_Instruction 1_
Reproduce the listing below word for word, from its first line up to and including the line with "redirection logic for".

[Passage shown — start]

Marga Gomez was out of breath when she arrived outside the Brava Theater Center on her Razor scooter. The comedian and raconteur was in the midst of a successful three-week run of Latin Standards, her latest, and possibly last, solo play. She was revving up for the closing weekend in San Francisco, looking forward to her three days with the show at San Jose’s MACLA in February and waiting for an email to confirm a return engagement to Brava in March (she received the confirmation later that afternoon).
We sat down in the empty cabaret room where two lonely palm trees, made of green and gold tinsel, sparkled against a black backdrop. With Gomez not on stage, the trees looked like they were wilting and in need of the turgor pressure her charismatic stage presence provides. Latin Standards is her second solo play that attempts to reckon her personal reminiscences of her dad alongside his legacy as a songwriter of Latino hits in the 1950s and ’60s.

[Passage shown — finish]

_Instruction 2_
From the passage about Marga Gomez above, quote the words from "We sat down" up to and including "1950s and ’60s.".

[Information supplied — start]

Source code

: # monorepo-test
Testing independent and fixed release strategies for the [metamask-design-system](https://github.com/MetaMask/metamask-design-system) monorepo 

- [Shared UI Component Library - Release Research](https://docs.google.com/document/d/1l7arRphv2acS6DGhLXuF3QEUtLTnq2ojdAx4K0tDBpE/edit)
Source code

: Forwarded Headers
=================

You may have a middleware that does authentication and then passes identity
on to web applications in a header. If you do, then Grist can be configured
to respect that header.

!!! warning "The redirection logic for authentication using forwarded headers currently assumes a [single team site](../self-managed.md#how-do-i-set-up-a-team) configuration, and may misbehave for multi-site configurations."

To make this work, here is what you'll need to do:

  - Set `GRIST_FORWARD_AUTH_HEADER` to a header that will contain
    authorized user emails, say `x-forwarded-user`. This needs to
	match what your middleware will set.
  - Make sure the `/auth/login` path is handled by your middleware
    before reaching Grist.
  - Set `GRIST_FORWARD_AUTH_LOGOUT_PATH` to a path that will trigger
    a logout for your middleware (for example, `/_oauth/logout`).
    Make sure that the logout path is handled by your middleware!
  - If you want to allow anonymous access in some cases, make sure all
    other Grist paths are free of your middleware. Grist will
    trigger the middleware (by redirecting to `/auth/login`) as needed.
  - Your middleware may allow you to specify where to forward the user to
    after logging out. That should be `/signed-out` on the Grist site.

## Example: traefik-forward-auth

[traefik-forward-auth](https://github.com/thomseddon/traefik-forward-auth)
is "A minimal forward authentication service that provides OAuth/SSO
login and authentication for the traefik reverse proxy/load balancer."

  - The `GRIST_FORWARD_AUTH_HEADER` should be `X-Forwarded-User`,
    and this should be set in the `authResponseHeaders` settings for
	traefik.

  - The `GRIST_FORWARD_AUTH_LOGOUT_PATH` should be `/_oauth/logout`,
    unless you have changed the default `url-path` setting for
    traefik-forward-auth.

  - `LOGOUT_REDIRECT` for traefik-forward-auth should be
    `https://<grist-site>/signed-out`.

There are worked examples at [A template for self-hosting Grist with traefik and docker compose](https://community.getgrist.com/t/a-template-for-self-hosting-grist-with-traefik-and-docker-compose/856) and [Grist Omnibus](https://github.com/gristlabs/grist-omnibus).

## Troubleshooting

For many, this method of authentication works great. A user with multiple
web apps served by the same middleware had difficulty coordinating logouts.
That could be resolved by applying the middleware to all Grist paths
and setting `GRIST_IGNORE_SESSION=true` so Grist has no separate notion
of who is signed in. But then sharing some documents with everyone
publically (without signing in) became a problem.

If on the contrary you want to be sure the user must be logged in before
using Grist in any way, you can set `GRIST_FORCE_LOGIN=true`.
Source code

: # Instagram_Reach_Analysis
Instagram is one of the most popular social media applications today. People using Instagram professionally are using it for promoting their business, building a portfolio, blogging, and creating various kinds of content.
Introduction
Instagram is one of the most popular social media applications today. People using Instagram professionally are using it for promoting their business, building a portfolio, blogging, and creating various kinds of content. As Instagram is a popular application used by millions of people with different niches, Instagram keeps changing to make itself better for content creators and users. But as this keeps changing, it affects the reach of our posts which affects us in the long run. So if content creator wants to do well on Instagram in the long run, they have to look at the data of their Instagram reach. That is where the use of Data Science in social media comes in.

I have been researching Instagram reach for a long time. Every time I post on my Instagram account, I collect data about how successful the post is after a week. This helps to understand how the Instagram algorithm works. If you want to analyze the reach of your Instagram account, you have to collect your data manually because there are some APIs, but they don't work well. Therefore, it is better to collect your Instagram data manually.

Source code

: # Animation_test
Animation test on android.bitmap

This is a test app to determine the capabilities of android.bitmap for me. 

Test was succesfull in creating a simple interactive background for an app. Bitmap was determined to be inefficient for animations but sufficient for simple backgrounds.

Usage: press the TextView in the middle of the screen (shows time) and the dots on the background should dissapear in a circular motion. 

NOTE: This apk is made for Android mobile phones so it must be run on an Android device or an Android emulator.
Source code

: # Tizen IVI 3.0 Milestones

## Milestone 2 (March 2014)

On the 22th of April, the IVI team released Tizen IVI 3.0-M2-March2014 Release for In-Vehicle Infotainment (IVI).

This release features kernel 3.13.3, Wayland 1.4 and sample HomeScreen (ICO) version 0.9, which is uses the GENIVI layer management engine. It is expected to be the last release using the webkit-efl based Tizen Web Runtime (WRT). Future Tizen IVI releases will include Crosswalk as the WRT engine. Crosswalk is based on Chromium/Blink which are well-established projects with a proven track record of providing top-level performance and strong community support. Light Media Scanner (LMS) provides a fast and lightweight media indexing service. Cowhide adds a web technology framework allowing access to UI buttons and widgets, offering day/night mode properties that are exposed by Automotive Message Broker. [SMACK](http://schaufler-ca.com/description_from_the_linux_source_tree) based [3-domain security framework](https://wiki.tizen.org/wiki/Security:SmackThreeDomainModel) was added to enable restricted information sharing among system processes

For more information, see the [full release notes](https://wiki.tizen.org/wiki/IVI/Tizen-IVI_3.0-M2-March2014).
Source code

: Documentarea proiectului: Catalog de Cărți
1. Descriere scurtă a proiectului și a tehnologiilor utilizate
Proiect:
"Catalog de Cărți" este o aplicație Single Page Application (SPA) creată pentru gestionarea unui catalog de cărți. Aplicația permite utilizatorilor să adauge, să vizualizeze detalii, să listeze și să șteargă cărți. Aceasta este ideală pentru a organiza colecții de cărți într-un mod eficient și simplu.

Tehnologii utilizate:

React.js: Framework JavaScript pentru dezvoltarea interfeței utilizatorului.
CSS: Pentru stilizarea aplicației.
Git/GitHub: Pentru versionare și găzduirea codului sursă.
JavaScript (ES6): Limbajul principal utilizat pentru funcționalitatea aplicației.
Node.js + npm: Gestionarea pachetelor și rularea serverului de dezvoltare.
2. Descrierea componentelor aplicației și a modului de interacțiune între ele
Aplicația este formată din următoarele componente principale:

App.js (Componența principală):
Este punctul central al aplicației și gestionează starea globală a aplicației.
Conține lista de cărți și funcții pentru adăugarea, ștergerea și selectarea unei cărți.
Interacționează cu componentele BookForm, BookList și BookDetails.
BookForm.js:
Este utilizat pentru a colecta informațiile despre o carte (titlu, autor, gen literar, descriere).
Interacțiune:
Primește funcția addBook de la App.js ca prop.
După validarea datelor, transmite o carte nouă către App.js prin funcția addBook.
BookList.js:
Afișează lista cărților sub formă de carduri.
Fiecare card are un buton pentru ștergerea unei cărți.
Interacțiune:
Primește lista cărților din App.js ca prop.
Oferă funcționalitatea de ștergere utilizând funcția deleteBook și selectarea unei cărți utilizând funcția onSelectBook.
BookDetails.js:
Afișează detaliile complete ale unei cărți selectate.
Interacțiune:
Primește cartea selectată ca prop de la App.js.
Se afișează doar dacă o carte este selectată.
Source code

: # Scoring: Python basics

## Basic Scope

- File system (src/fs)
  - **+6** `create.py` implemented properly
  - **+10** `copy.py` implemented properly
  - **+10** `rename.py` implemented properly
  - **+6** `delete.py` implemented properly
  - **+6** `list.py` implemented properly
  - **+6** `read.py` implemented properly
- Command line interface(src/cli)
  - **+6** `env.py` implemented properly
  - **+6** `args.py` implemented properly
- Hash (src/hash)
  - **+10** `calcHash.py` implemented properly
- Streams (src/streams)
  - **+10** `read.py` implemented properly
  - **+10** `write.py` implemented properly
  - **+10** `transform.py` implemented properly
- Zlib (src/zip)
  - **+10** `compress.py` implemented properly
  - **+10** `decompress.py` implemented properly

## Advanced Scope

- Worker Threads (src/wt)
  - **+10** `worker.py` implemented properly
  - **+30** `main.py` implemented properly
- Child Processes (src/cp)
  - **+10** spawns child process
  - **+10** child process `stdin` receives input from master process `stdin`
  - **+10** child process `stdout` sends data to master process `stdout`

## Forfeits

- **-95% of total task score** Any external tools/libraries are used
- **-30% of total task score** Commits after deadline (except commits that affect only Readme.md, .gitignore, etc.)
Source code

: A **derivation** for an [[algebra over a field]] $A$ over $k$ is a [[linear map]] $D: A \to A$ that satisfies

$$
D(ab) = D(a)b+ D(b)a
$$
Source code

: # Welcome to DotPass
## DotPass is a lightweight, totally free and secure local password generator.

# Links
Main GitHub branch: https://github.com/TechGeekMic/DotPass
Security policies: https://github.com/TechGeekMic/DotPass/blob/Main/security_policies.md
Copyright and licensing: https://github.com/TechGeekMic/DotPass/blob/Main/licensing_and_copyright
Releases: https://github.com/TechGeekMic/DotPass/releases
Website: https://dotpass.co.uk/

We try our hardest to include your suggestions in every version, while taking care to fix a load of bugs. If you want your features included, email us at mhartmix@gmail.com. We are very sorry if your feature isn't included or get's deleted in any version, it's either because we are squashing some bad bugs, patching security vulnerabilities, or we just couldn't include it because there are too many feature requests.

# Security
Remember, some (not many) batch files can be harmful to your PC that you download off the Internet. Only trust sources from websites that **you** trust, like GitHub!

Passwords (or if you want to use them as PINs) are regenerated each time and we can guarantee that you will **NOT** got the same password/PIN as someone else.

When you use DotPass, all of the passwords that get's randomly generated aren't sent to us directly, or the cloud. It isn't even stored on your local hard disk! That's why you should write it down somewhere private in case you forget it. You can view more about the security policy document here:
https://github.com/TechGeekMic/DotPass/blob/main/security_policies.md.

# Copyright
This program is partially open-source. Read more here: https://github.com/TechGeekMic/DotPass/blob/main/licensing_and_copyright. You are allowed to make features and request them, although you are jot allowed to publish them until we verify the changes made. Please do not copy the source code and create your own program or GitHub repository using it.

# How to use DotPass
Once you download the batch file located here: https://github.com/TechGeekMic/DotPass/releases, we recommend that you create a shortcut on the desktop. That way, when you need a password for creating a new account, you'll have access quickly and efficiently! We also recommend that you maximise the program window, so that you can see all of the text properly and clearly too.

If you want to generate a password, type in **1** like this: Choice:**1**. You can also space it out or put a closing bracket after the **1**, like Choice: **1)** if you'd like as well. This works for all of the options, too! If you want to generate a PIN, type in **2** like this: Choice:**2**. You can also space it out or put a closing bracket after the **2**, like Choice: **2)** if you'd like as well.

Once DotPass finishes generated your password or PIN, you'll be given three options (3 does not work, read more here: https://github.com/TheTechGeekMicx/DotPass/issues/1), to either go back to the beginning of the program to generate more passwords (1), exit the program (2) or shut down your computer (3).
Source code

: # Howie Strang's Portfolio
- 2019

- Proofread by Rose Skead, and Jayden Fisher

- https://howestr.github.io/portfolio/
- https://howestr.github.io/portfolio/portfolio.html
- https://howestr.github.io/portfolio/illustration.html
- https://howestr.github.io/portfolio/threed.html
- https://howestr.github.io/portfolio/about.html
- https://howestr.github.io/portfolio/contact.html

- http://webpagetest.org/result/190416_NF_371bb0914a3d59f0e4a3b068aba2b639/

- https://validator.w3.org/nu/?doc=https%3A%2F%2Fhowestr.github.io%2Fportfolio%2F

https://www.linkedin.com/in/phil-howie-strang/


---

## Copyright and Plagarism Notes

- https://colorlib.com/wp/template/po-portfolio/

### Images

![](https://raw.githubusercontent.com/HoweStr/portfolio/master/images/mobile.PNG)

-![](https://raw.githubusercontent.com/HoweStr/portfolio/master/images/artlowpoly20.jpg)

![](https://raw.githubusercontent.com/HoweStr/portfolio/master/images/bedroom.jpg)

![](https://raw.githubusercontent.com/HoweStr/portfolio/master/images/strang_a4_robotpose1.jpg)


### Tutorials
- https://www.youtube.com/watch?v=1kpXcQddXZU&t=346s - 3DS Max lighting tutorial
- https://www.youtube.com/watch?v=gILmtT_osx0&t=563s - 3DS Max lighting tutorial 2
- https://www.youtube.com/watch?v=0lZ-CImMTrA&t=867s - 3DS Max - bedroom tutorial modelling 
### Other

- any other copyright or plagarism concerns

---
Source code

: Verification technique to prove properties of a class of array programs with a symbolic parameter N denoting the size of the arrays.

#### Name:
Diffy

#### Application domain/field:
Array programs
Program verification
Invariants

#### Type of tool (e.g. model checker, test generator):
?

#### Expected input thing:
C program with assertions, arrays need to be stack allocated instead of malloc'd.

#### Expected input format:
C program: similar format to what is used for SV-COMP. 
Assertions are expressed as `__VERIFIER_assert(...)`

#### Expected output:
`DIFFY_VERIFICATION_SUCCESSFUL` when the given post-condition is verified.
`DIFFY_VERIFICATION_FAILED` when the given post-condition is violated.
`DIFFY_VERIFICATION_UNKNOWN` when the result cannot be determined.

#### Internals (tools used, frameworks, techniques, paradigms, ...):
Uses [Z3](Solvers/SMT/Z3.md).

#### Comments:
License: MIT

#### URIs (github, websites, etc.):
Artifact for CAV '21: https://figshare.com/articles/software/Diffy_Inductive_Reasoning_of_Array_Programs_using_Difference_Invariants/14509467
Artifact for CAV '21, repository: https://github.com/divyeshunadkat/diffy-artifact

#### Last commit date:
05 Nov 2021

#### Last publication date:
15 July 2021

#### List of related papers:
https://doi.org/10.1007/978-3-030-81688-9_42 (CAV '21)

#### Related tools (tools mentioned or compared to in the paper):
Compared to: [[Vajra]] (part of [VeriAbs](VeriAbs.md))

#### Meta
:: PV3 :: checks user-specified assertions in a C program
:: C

[Information supplied — finish]

_Final answer 1_
Source code

: # monorepo-test
Testing independent and fixed release strategies for the [metamask-design-system](https://github.com/MetaMask/metamask-design-system) monorepo 

- [Shared UI Component Library - Release Research](https://docs.google.com/document/d/1l7arRphv2acS6DGhLXuF3QEUtLTnq2ojdAx4K0tDBpE/edit)
Source code

: Forwarded Headers
=================

You may have a middleware that does authentication and then passes identity
on to web applications in a header. If you do, then Grist can be configured
to respect that header.

!!! warning "The redirection logic for authentication using forwarded headers currently assumes a [single team site](../self-managed.md#how-do-i-set-up-a-team) configuration, and may misbehave for multi-site configurations."

_Final answer 2_
We sat down in the empty cabaret room where two lonely palm trees, made of green and gold tinsel, sparkled against a black backdrop. With Gomez not on stage, the trees looked like they were wilting and in need of the turgor pressure her charismatic stage presence provides. Latin Standards is her second solo play that attempts to reckon her personal reminiscences of her dad alongside his legacy as a songwriter of Latino hits in the 1950s and ’60s.